# Am I a realist or a jerk?



## Ben77 (Sep 16, 2011)

I have known my wife for 16 years and been married 11 years. We have no children and are financially secure. We have what I consider a "low conflict melancholy marriage". No fights, abuse, addictions, or other major issues. The problem is, it has evolved into a roommate relationship more than a marriage. I think we respect each other, would have each other's back in the case of a crisis, and can enjoy each others company if we go out somewhere. BUT, there is minimal affection and very rare sex. We have talked about this problem and know what we SHOULD do to try to improve the situation yet neither of us takes any action. I am honestly not that attracted to her physically anymore. She is attractive but there just isn't any desire or passion left after all these years. Needless to say it does not make for a happy household. She is 10 years younger than I (I am 58) but acts 10 years older! She goes to bed at 9 PM and always seems to have some problem to complain about and telling me how badly she feels etc. Yet physical exams and tests are always fine. I feel she likes to complain or maybe is seeking attention. It makes me feel like I am living in a retirement home and I find it a little depressing. Anyway, part of me says I need to stick it out and make the best of it, the old "for better or worse" deal. Would a divorce make me feel like a failure? The other (perhaps selfish) side of me says, there are no children involved, life is short, why should I (and possibly her) be unhappy because of some words spoken during a ceremony 11 years ago. I am really conflicted over this. We are trying counseling but I am somewhat skeptacle it will help. I would appreciate others thoughts on staying vs. leaving. Thanks!


----------



## A Bit Much (Sep 14, 2011)

I don't think you should make any drastic decisions. Get into counseling to help find out why you and your wife are so disconnected. 

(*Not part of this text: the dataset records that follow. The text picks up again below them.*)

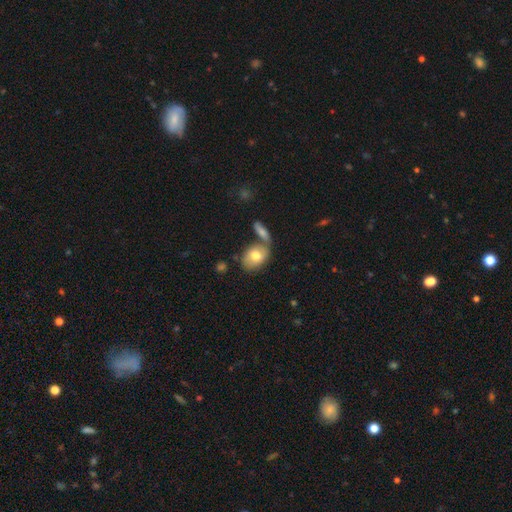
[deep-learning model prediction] Smooth or featured: smooth — 74% (featured or disk — 19%)
How rounded: in between — 78% (round — 20%)
Merging: none — 49% (merger — 33%)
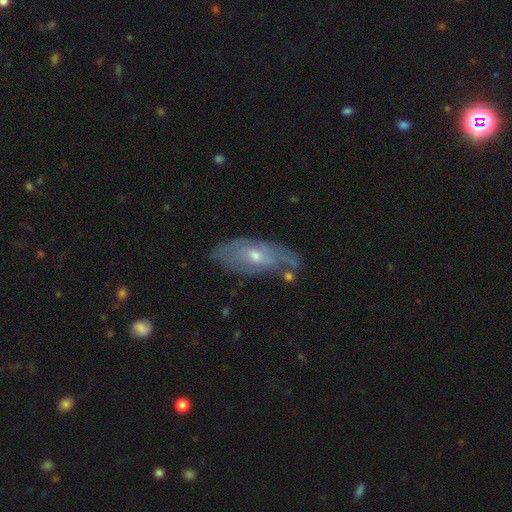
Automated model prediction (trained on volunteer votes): A featured or disk galaxy (60%).

Vote fractions:
- Smooth or featured? featured or disk: 60% / smooth: 33% / star or artifact: 7%
- Edge-on disk? no: 83% / yes: 17%
- Merging? none: 53% / minor disturbance: 28% / major disturbance: 12% / merger: 7%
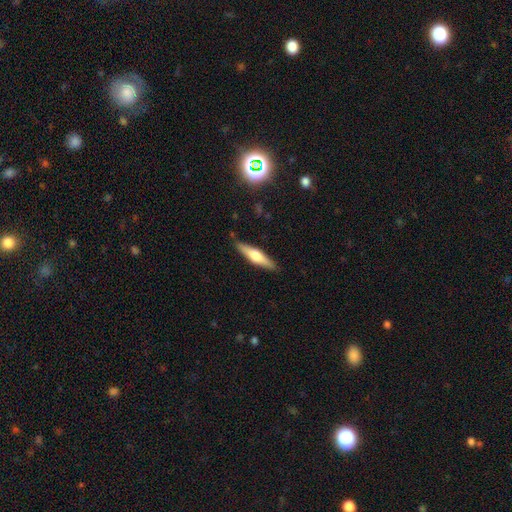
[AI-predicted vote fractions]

What are your conversations like? Do you still talk to each other?


----------



## alphaomega (Nov 7, 2010)

Ben

Make the change. I mean, start becoming more fun and mysterious. Get a new hobby. But also do new unexpected things with your girl that is so out of the daily routine

If you change you and what you do, how you perceive life and it's mysteries, then your wife has no other choice than to get on the boat herself or bail. 

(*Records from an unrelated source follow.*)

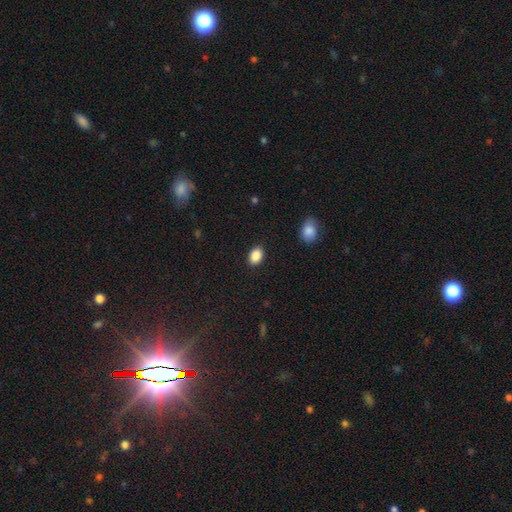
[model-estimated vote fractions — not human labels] Smooth or featured: smooth — 88% (star or artifact — 8%)
How rounded: in between — 80% (round — 18%)
Merging: none — 89% (minor disturbance — 8%)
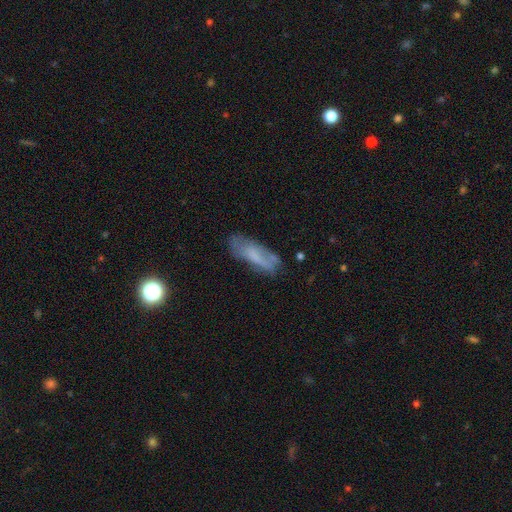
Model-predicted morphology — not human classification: The model was most divided on "how rounded": in between: 57%, cigar-shaped: 41%, round: 2%. More confident: smooth or featured — smooth (57%); merging — none (56%).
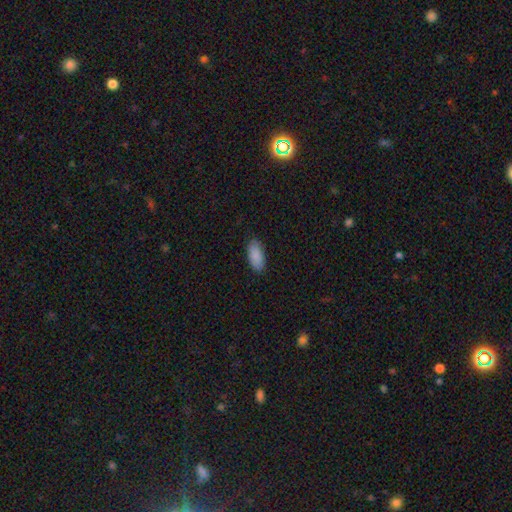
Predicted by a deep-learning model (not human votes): Q: Smooth or featured?
A: smooth (89%); runner-up: star or artifact (6%)
Q: How rounded?
A: in between (92%); runner-up: cigar-shaped (6%)
Q: Merging?
A: none (86%); runner-up: minor disturbance (11%)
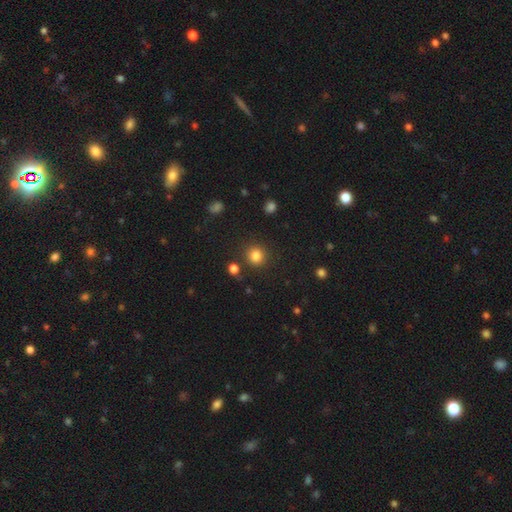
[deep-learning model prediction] The model was most divided on "smooth or featured": smooth: 83%, star or artifact: 12%, featured or disk: 4%. More confident: how rounded — round (90%); merging — none (86%).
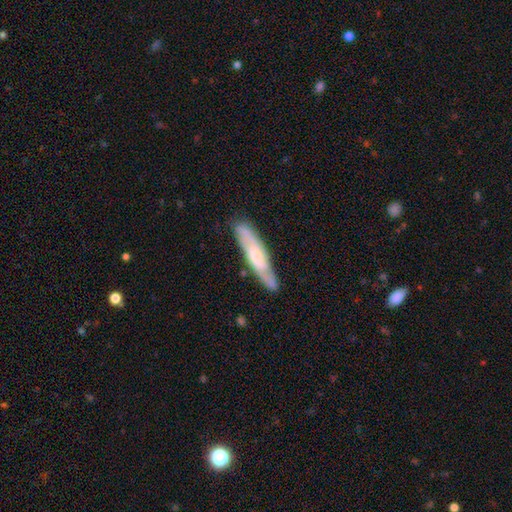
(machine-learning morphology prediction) This appears to be a featured or disk galaxy (61%). Merging: none (82%).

Your wife should never be the source of your happiness. But if she's into you, she will participate in your life

If she doesn't, then you have your answer.
_Posted via Mobile Device_


----------



## Ten_year_hubby (Jun 24, 2010)

Ben77 said:


> She goes to bed at 9 PM and always seems to have some problem to complain about and telling me how badly she feels etc. Yet physical exams and tests are always fine. ... I would appreciate others thoughts on staying vs. leaving. Thanks!

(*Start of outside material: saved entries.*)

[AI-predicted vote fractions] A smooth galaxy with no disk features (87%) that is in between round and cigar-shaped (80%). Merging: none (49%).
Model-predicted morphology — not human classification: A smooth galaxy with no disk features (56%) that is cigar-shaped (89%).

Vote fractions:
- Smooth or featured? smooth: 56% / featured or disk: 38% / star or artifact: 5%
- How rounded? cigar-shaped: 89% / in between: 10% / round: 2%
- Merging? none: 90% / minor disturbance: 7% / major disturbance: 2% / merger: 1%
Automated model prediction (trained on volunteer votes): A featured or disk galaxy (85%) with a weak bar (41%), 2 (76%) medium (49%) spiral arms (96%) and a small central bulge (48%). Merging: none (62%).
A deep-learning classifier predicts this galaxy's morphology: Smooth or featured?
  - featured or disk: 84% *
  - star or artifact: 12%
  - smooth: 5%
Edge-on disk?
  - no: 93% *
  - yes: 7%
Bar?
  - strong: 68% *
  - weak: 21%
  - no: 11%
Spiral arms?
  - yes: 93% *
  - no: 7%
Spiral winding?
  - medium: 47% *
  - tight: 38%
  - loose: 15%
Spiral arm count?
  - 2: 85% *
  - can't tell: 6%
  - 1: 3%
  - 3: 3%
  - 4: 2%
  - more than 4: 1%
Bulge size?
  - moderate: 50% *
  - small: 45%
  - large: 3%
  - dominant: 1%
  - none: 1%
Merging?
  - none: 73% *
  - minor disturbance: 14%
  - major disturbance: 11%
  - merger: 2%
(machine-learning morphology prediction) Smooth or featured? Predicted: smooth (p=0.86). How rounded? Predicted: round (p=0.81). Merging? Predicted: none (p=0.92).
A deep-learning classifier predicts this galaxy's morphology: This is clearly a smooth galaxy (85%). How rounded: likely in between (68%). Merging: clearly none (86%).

Ben, Don't you think leaving as a solution is kind of out of proportion to the problem at hand? There are a lot of reasons having nothing to do with you that might cause something like this. However, she still needs to try. And you owe it to her to let her know in a loving manner what you need and what you expect. After you have clearly, thoughtfully and nicely brought your feelings to her attention, see what she says and does. If you can't lead your way out of this, write back for more suggestions


----------



## Daisytoo (Sep 16, 2011)

You are neither a realist or a jerk. Your wife sounds depressed. You might be too - when did you start to lose your desire for her? Is her early to bed routine a response to your lack of desire? Or did her early to bed/complaining cause your lack of desire for her? I know you're going to marriage counseling. Have either one of you been evaluated for depression? Have you been medically evaluated for performance anxiety or anything else that may be impeding your lack of libido?


----------



## alphaomega (Nov 7, 2010)

Your a man! Grab a bottle of Viagra, grab your wife, and get your crunk on with her! Maybe she's waiting for you to step up and take the lead. To show her your the man! It just might surprise you.
_Posted via Mobile Device_


----------



## Enchantment (May 11, 2011)

My first thought when I saw your wife's age is that she's perimenopausal/menopausal. Is she? That can account for a lot of listlessness and aches and pains in some women.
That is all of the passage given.